Scuba diving is an exciting sport that takes the adventurous on a journey into a world that very few are fortunate enough to experience. The reefs below the waves are beautiful beyond description and the ocean life is fascinating. Each dive is different and there is more to learn than anyone could ever manage. This scuba diver has explored the waters in Belize, Mexico, Cayman Islands, Cuba, Galapagos Islands and Papua New Guinea. He has seen bizarre and wondrous creatures, but he has just found something unlike any other living organism that he has ever seen. Initially drawn to a shiny sphere nestled in the coral and sponges in Kimbe Bay, Papua New Guinea, this diver believed he was about to pick up a piece of glass or other litter that had been dropped overboard. As he drifted closer, it looked like it could even be a metallic ball. It was completely spherical and uniform in shape, roughly the size of a large chicken egg. Although experienced scuba divers are well acquainted with the rule not to touch the reefs or sea life, the one exception is that removing litter from the ocean is advisable in most cases.
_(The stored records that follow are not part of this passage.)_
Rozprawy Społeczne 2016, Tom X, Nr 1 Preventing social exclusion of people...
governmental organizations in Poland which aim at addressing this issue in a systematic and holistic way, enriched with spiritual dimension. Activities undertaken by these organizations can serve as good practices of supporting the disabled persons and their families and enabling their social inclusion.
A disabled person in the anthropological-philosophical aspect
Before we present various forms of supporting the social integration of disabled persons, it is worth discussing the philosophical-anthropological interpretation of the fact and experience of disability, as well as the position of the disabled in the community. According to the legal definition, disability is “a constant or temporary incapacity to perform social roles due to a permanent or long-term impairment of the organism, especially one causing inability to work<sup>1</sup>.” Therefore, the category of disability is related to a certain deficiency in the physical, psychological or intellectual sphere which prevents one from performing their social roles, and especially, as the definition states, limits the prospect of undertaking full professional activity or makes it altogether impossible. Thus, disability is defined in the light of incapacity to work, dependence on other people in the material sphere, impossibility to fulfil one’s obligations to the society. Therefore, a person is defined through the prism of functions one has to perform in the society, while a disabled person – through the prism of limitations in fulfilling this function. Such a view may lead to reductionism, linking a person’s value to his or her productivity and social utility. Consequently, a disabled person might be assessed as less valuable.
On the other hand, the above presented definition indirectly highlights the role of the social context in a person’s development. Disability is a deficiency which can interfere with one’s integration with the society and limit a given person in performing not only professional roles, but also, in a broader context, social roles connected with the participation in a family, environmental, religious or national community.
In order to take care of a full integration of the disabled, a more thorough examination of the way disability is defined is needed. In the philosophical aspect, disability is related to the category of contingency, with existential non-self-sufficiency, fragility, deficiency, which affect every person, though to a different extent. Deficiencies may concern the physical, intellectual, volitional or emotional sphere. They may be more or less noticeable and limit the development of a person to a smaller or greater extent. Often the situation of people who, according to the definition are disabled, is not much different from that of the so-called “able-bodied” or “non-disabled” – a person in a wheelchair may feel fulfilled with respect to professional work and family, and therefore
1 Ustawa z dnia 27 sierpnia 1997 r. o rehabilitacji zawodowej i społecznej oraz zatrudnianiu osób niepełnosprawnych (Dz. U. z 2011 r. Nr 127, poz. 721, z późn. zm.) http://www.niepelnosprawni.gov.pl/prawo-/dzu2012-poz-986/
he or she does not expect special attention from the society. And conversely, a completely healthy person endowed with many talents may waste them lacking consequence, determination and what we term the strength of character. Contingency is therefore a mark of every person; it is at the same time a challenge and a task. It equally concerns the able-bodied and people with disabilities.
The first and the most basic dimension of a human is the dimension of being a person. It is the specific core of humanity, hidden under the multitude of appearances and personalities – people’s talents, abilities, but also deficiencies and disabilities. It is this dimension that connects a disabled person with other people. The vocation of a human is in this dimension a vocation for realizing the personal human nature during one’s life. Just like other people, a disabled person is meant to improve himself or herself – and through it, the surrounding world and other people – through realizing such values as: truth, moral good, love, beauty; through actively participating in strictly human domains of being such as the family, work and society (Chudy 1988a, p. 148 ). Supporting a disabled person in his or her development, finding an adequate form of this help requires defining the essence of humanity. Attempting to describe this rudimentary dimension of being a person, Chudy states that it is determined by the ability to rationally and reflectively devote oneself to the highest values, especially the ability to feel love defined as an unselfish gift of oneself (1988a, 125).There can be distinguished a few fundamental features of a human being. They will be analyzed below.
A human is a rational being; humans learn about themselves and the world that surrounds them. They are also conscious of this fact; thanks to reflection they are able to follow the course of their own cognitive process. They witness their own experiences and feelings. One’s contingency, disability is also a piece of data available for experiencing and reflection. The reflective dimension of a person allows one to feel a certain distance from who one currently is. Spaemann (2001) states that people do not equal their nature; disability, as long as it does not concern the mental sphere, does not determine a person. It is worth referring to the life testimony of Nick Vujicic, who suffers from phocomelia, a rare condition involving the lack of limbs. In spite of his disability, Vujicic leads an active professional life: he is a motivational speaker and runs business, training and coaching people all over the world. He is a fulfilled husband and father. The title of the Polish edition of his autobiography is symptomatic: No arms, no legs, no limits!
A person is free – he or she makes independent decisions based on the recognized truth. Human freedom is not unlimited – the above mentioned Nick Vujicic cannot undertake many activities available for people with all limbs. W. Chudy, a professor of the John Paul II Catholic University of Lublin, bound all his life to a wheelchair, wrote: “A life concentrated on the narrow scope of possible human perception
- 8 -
This diver drew closer and he was able to see the shine from his dive lights penetrating the outer surface, reflecting back at him from surfaces within the sphere. With a little imagination, he could now picture it as some alien object or well polished meteorite. As he reached for the strange object, he found the outside slightly springy. It was not metal or glass and he realized that felt like a peeled grape or even a huge eyeball. It was anchored to the coral and removing it would disturb the life around it. Reluctant to touch it further, he left it where it was and brought his video footage back to the dive ship. A dive instructor and photography expert on board explained that this was actually a species of algae and that it grew so large that it is believed to be the largest single celled organism on the planet. Aptly named "bubble algae" or 'sailor's eyeball", they occupy most oceans throughout the world. Scientists are keen to use these algae in research because they make it easy to study the migration of water soluble compounds across biological membranes. The ocean is full of fascinating and wonderous creatures. We are only beginning to understand our environment and the life forms that share our planet.